A quotient ring is a quotient set of the elements of a ring with an induced ring structure.

## Characterization of Equivalence Relations Compatible with Ring Structure

Theorem. Let $R$ be an equivalence relation on the underlying set of a pseudo-ring $A$. Then $R(x,y)$ is compatible with addition and left (resp. right) multiplication if and only if $R(x,y)$ is equivalent to a statement of the form " $x-y \in \mathfrak{a}$", for some left (resp. right) ideal $\mathfrak{a}$ of $A$.

Proof. We prove the case for left ideals; the other case follows from passing to the opposite ring.

Suppose $R$ is an equivalence relation on $A$ compatible with addition and left multiplication. Let $\mathfrak{a}$ be the equivalence class of 0. Then $R(x,y)$ is evidently equivalent to the statement " $x-y\in \mathfrak{a}$, so it remains to show that $\mathfrak{a}$ is a left ideal of $A$.

By definition, $0\in \mathfrak{a}$, and for any $x,y\in \mathfrak{a}$, $$x+ y \equiv 0+0 \equiv 0 \pmod{R},$$ so $x+y \in \mathfrak{a}$; that is, $\mathfrak{a}$ is closed under addition. Finally, for any $x\in A$ and $y\in \mathfrak{a}$, $$xy \equiv x \cdot 0 \equiv 0 \pmod{R} ,$$ so $A\mathfrak{a} \subseteq \mathfrak{a}$. Therefore $\mathfrak{a}$ is a left ideal of $A$.

Conversely, let $\mathfrak{a}$ be any left ideal of $A$. We wish to show that " $x-y \in \mathfrak{a}$" is an equivalence relation compatible addition and left multiplication in $A$. Evidently, if $x\equiv y \pmod{\mathfrak{a}}$ and $y\equiv z \pmod{\mathfrak{a}}$, then $$x-z = (x-y)+(y-z) \in \mathfrak{a},$$ so $x\equiv z\pmod{\mathfrak{a}}$. Also, $x-x = 0$ is an element of $\mathfrak{a}$, and if $(x-y)$ is, then so is $-(x-y) = y-x$. This shows that equivalence modulo $\mathfrak{a}$ is an equivalence relation.

Now we show that equivalence modulo $\mathfrak{a}$ is compatible with addition and left multiplication.
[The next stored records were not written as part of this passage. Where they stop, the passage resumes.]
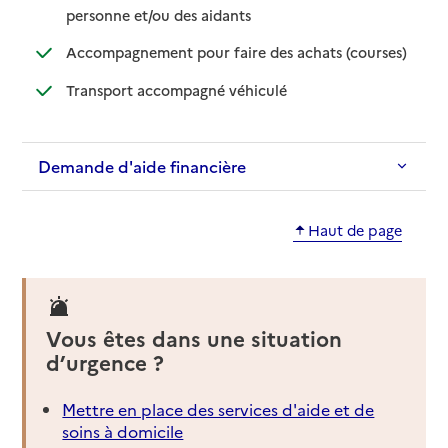
: disponible
: non disponible
personne et/ou des aidants
: disponib
: non disp
Accompagnement pour faire des achats (courses)
: disponible
: non disponible
Transport accompagné véhiculé
Demande d'aide financière
Haut de page
Vous êtes dans une situation
d’urgence ?
Mettre en place des services d'aide et de
soins à domicile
Indeed, suppose that $x-y \in \mathfrak{a}$; then for any $a\in A$, $$(a+x)- (a+y) = x-y \in \mathfrak{a},$$ so $a+x \equiv a+y \pmod{\mathfrak{a}}$. Finally, for any $a\in A$, $$a(x-y) \in \mathfrak{a},$$ since $\mathfrak{a}$ is a left ideal of $A$. $\blacksquare$

Corollary. Let $A$ be a ring, and $R(x,y)$ an equivalence relation on the elements of $A$. Then $R$ is compatible with the ring structure of $A$ if and only if it is of the form " $x-y \in \mathfrak{a}$", for some two-sided ideal $\mathfrak{a}$ of $A$.